Nikita Khandelwal of World Wide Open says her ‘Shashi Was There’ campaign for Phillauri in February took off after she posted a photo of Anushka Sharma being present at the Oscar ceremony during the famous goof-up. “It said Shashi knew about the mistake but no one could hear her because she’s a ghost. The post went viral and fans started sending in photos of Shashi in different scenarios,” says Nikita, who is now working on Jab Harry Met Sejal.


All these ideas, she points out, can be executed almost immediately and cost a fraction of what it takes to put something out on TV or newspaper. “But we are still the smallest piece of the pie,” says Thakker. “The spends on digital is not even one fourth of the PR budget despite having the biggest reach. We are also the last guys to get the phone call, sometimes just 6 weeks before release. I’m hoping that changes. There is a new breed of producers that will show us the script but those are very few.”

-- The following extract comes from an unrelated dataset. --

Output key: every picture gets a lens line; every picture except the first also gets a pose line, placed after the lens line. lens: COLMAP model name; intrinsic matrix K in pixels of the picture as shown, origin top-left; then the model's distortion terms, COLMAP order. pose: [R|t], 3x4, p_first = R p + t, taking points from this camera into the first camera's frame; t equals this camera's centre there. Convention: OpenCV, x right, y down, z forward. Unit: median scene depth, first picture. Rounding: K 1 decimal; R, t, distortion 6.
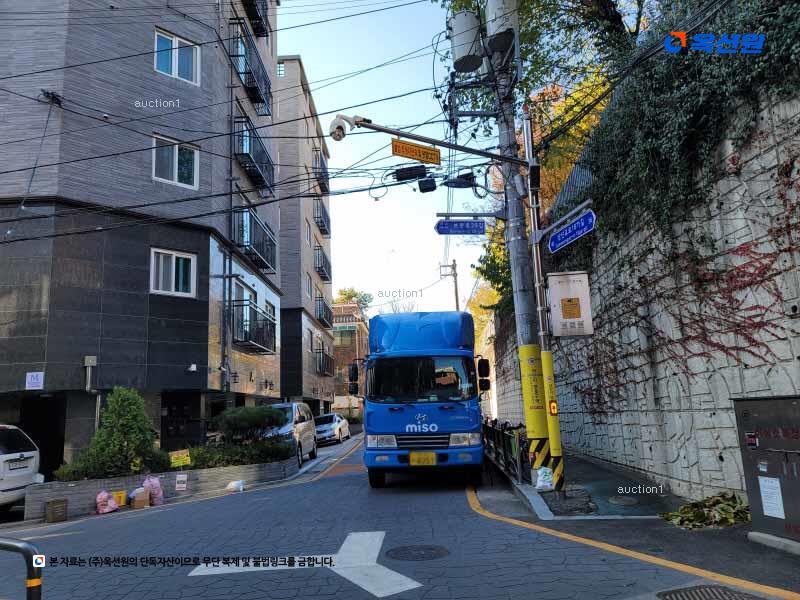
lens RADIAL K [[581.1, 0, 399.5], [0, 581.1, 300.7], [0, 0, 1]] dist [0.061106, -0.011863]
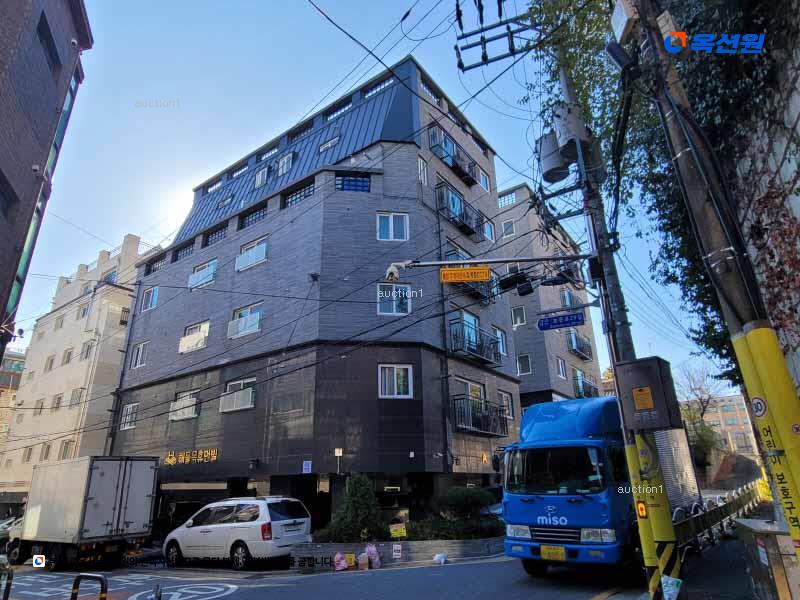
lens RADIAL K [[485.4, 0, 399.1], [0, 485.4, 297.0], [0, 0, 1]] dist [-0.005468, -0.000720]
pose [[0.824032, -0.186921, -0.534819, 0.301746], [0.095735, 0.976371, -0.193740, -0.023345], [0.558396, 0.108447, 0.822456, 0.089343]]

But this is likely to change sooner than later. Film promotions on digital platforms is still a relatively new phenomenon. The first ever film to have a trailer launched only on YouTube was Zindagi Na Milegi Dobara in 2011. Today it’s become fashionable for a film to boast about how many million views a song or trailer has amassed in 24 hours.

“Nobody cares if your trailer has touched 50 million. This tradition of buying fake views on FB and YT has infected 90 per cent of the industry. They come from a click farm, there’s a bot doing it,” adds Thakker. But given the rapid pace at which this sector evolves, he hopes this practice too shall pass. The thumb rule is to keep evolving your strategy. Or as Kumar explains, “In digital if you do things that are repetitive, you’re dead.”